On the other hand, commodity “SIM only” or “bring your own device” plans are readily available with generous blocks of data for as little as £5/month in the UK.  With the boom of unlocked Nexus and i-devices, the USA (that last hold-out of the contract locked device) is rapidly catching on too.

These dirt cheap SIMs are suitable for remote management, as long as you’re aware of a couple of caveats.

Caveat: You’ll probably be NATed by the carrier.  That is, your Opengear won’t be assigned a public, routable IP address that you can browse or SSH to for remote access.

Solution: Couple of options here.  Either contact your carrier and request an APN that assigns a routable IP address be activated for your SIM.  This may require moving to a “business grade” service and cost a bit more.

Or, have the Opengear establish a VPN or SSH tunnel back to your central network, e.g. to a Cisco ASA, SSH server or Opengear Lighthouse appliance.  More details here.

Caveat: You’re concerned about the security of remote management of critical systems over the public WAN.

Solution: Rightly so – however the Opengear authenticates and encrypts all connections out-of-the-box, using strong cipher HTTPS and SSH, and has the option to configure VPN for an added layer of security.

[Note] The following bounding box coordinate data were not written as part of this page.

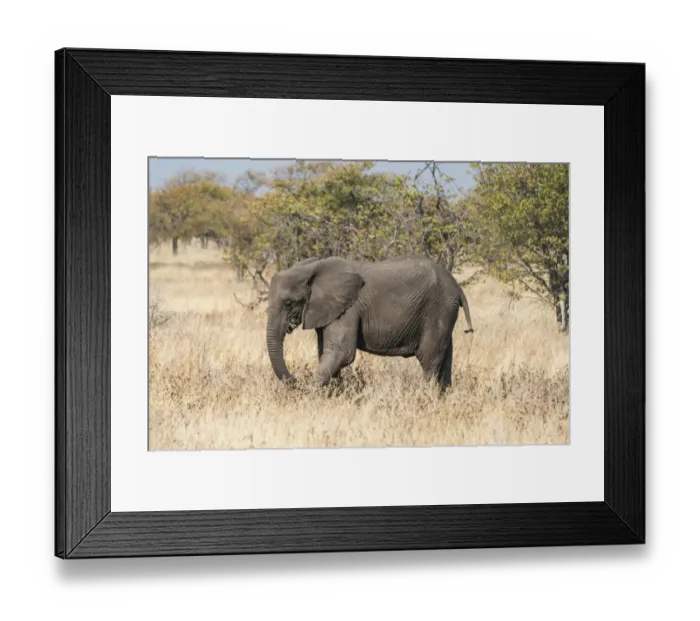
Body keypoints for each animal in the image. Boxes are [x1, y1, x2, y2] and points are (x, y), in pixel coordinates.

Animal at [265, 255, 474, 391]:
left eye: (289, 303)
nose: (295, 379)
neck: (311, 269)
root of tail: (456, 285)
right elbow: (326, 352)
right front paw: (334, 394)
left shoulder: (348, 309)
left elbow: (342, 353)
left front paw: (310, 393)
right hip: (444, 311)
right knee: (444, 357)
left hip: (438, 309)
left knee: (428, 358)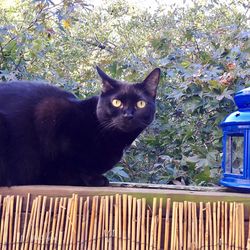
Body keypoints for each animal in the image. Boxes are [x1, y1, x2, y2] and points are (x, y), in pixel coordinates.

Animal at [0, 66, 160, 186]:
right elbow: (69, 166)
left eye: (140, 104)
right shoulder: (50, 112)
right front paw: (93, 179)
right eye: (116, 102)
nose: (128, 115)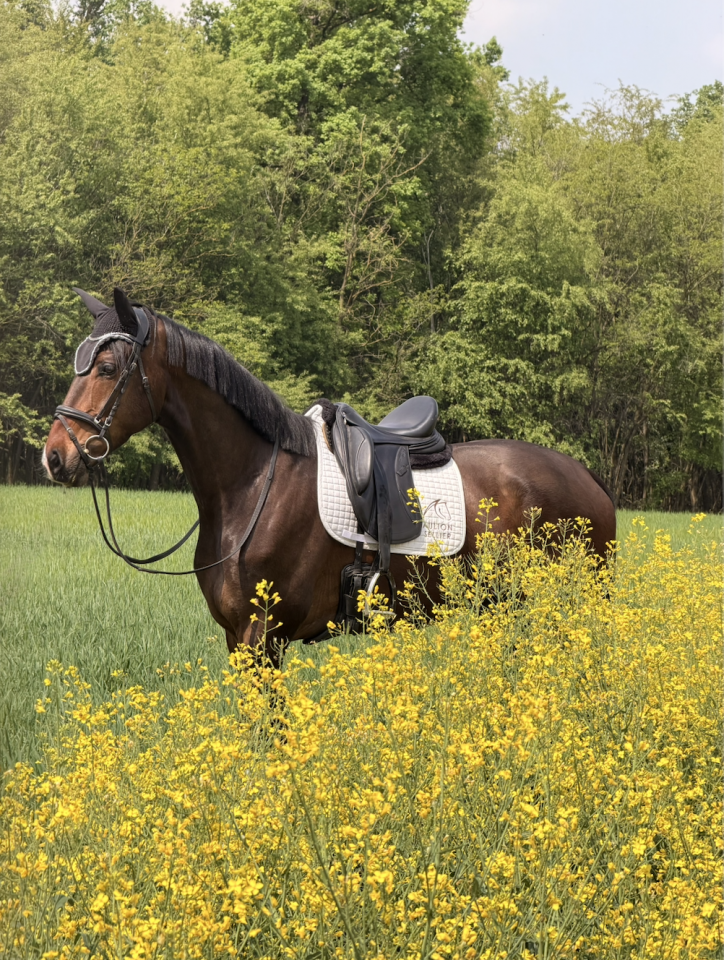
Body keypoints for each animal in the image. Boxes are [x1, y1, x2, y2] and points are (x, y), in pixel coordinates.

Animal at [43, 288, 616, 667]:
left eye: (108, 368)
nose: (56, 456)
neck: (254, 484)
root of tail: (589, 480)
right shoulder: (238, 641)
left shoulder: (262, 637)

If your SIM has a public IP address (see above), the Opengear’s stateful firewall can lock down remote access to trusted source IP address ranges, and operates a default-deny policy for any WAN facing, unencrypted services.  As with any public service, always use strong passwords, or consider disabling password authentication entirely and using SSH key auth instead.

For true enterprise-grade security, use VPN.  All Opengear cellular appliances include IPsec and OpenVPN server and client, and PPTP server.  Where ESP protocol 50 isn’t available (e.g. carrier firewall) our Linux Openswan/KLIPS IPsec stack supports UDP encapsulation, or use OpenVPN which is firewall friendly by design.